== EXTRACTED TEXT ==
You can dance with the mainframe dinosaur

Several years ago, experts predicted that IBM mainframes would die a quiet death as most businesses moved to PC-based networks. But time has proven that mainframe hosts continue to play a mission-critical role in the enterprise. Today, about 70 percent of business data--from Wall Street firms to fast-food chains--resides on mainframes. However, business has changed the way it accesses mainframes. Business now uses Windows on the desktop to access networks instead of coaxing old dumb terminals to mainframes. In addition, the computer industry is developing GUI and Web-based applications, letting users interface with mainframe information intuitively.

Microsoft SNA Server is an SNA gateway service that can link your IP-based Windows NT network to the SNA-based glass house (i.e., mainframe data center). Although IBM mainframe and AS/400 operating systems (OSs) can speak TCP/IP now, SNA Server lets you offload TCP processes from mainframe and AS/400 hosts to prevent performance degradation. SNA Server also lets you integrate your traditional mainframe programs with modern NT applications via Microsoft's component object model (COM) and ActiveX technologies without having to rewrite the host applications to understand TCP.

As soon as you add SNA Server to your network, you'll likely find that almost everyone in your company wants to access it and requires 24 * 7 availability. Therefore, before you deploy SNA Server in your enterprise, consider how the SNA Server service's fault tolerance and high availability will function within your network design. Fortunately, Microsoft has done a good job of incorporating fault-tolerant features into SNA Server. In this article, I'll help you understand these fault-tolerant features, and I'll discuss how you can build fault-tolerant SNA services within and across SNA servers and subdomains for your NT network. (See the sidebar "A Quick Glance at SNA Server 4.0 Features," page 178, for a listing of additional SNA Server features and functions.)

== Human pose images with coordinates ==
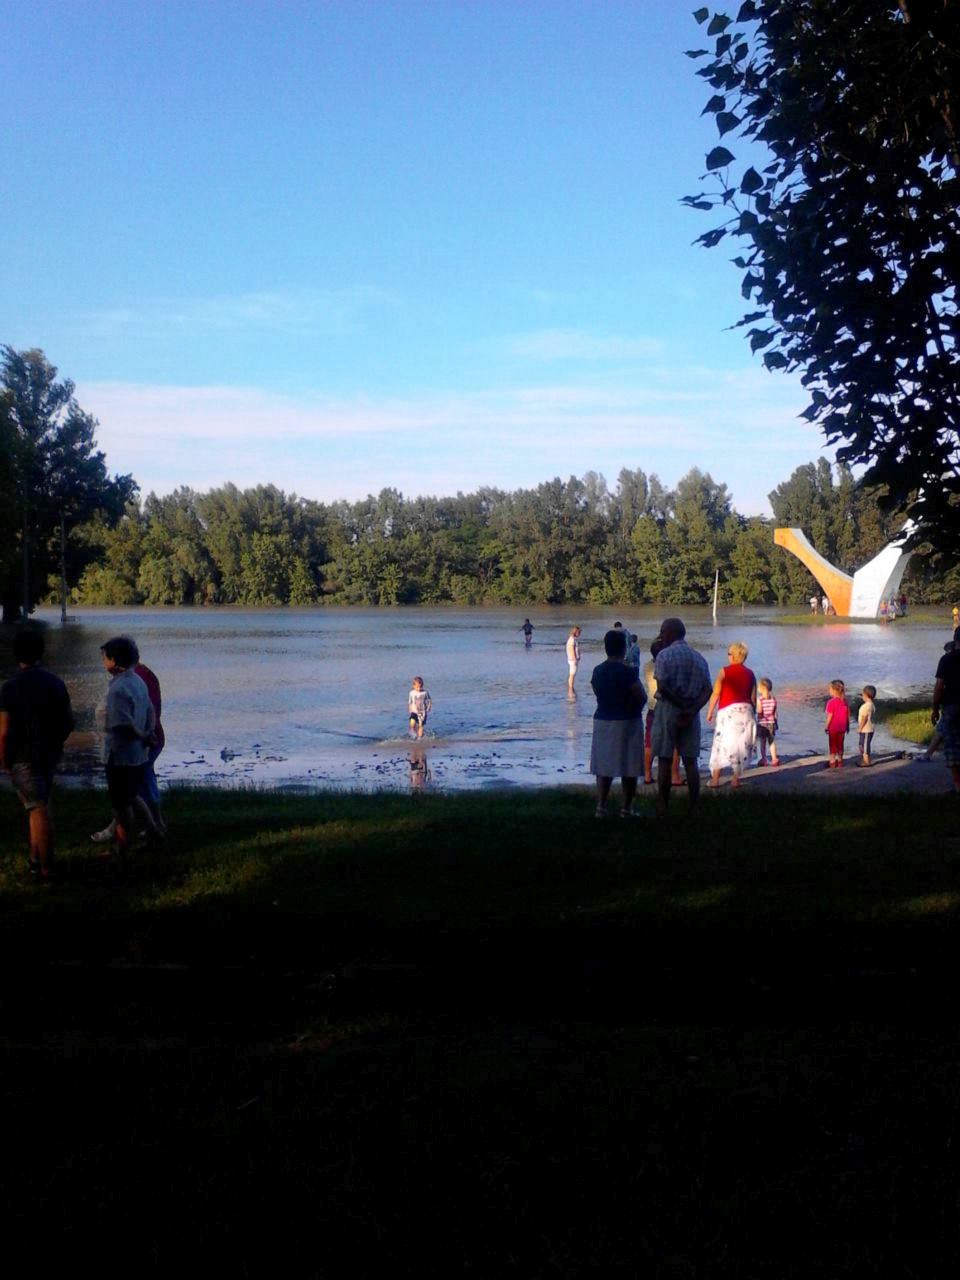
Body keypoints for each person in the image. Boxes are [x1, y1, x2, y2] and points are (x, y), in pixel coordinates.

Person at [0, 629, 74, 882]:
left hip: (23, 757)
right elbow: (67, 722)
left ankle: (46, 868)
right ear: (41, 653)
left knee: (38, 809)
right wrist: (56, 743)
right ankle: (35, 859)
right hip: (49, 754)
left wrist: (4, 760)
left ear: (16, 654)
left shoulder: (10, 687)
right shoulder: (55, 683)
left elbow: (4, 731)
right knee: (38, 805)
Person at [91, 638, 165, 843]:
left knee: (121, 802)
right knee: (131, 795)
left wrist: (143, 734)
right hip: (137, 751)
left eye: (104, 658)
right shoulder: (137, 680)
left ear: (114, 661)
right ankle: (154, 831)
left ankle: (125, 845)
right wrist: (148, 732)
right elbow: (150, 710)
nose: (103, 662)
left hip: (120, 752)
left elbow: (122, 725)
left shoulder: (119, 688)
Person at [650, 618, 712, 817]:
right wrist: (692, 709)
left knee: (665, 759)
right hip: (691, 714)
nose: (661, 635)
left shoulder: (664, 655)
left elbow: (662, 686)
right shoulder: (698, 658)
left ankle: (663, 806)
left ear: (671, 633)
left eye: (662, 631)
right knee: (691, 761)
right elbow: (708, 690)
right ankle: (694, 806)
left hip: (668, 710)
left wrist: (680, 704)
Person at [589, 628, 647, 818]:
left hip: (603, 720)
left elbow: (597, 692)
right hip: (627, 721)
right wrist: (635, 709)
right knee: (629, 766)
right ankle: (626, 808)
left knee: (604, 766)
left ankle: (601, 806)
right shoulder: (627, 672)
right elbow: (641, 696)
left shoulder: (597, 671)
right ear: (624, 648)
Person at [706, 640, 757, 788]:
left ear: (733, 656)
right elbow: (753, 697)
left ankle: (715, 780)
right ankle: (735, 780)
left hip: (728, 712)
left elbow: (716, 693)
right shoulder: (750, 674)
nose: (728, 656)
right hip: (746, 711)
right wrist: (754, 714)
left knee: (721, 744)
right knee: (740, 746)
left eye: (729, 653)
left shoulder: (724, 671)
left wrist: (710, 711)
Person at [931, 629, 960, 792]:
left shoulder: (946, 659)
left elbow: (939, 687)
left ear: (955, 640)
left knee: (952, 746)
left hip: (951, 706)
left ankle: (958, 786)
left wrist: (935, 709)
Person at [824, 679, 850, 768]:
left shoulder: (831, 702)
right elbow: (847, 715)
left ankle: (832, 762)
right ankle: (840, 761)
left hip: (833, 728)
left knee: (832, 745)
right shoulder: (845, 702)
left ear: (834, 690)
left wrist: (826, 726)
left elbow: (830, 716)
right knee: (840, 744)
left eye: (830, 689)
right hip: (842, 727)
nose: (829, 691)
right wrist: (847, 726)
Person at [755, 677, 780, 767]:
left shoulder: (760, 699)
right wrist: (775, 721)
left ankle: (764, 759)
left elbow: (760, 711)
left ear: (763, 688)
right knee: (771, 741)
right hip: (771, 723)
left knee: (763, 742)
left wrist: (756, 716)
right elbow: (775, 713)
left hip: (762, 724)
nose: (758, 689)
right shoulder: (773, 699)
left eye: (758, 687)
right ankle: (774, 759)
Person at [857, 685, 877, 767]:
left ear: (866, 695)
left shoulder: (867, 706)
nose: (862, 696)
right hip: (867, 729)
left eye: (862, 695)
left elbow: (864, 718)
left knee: (865, 745)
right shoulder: (872, 705)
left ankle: (867, 761)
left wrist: (860, 728)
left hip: (866, 729)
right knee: (861, 744)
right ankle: (864, 759)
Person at [565, 626, 581, 696]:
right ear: (575, 632)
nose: (579, 634)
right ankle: (571, 688)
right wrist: (574, 658)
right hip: (572, 660)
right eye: (579, 632)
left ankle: (571, 687)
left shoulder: (573, 639)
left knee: (572, 674)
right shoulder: (572, 640)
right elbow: (571, 649)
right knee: (572, 674)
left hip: (573, 659)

== ABOUT THIS TASK ==
Could you pick up the article on SNA Server fault tolerance right after its final sentence and keep it going?

== EXERCISE RESPONSE ==
SNA Subdomains
SNA Server uses a domain concept that's similar to NT's domain concept. An SNA subdomain is a group of SNA servers within an NT domain. An SNA subdomain comprises a primary server, backup servers, and member servers. One primary server (similar to a Primary Domain Controller--PDC) contains the entire subdomain's master configuration file, which reflects the SNA resources in the subdomain (e.g., SNA servers, link services, physical units--PUs, logical units--LUs, users, and security information). You must designate the first SNA server in a subdomain as the primary server. A backup server (similar to a Backup Domain Controller--BDC) keeps a read-only copy of the configuration file. The backup server starts the SNA Server service by loading this local configuration file. You can promote the backup server to primary server if the primary server fails. Therefore, in order to provide a fault-tolerant configuration file, you must have at least one backup server in an SNA subdomain. An SNA member server doesn't have a local copy of the configuration file. It receives the configuration information from the primary server or a backup server and loads the information in memory. A maximum of 15 SNA servers can exist within an SNA subdomain, but you can create as many SNA subdomains within an NT domain as you want. If you have 15 or fewer SNA servers, you can group them in the same subdomain on the same LAN.

When you need to make a change to your SNA subdomain configuration, you can modify the master configuration file on the primary server from any SNA server or an SNA Server Manager workstation (an optional component in the SNA Server Client). The primary server will replicate the configuration file to all backup servers after it commits the change. All SNA servers in the same subdomain communicate with one another through server broadcasts to update the configuration information and status of SNA resources. Server broadcasts occur every 60 seconds by default. Microsoft refers to the protocol you choose for server broadcasts (e.g., TCP/IP) as the server-to-server protocol.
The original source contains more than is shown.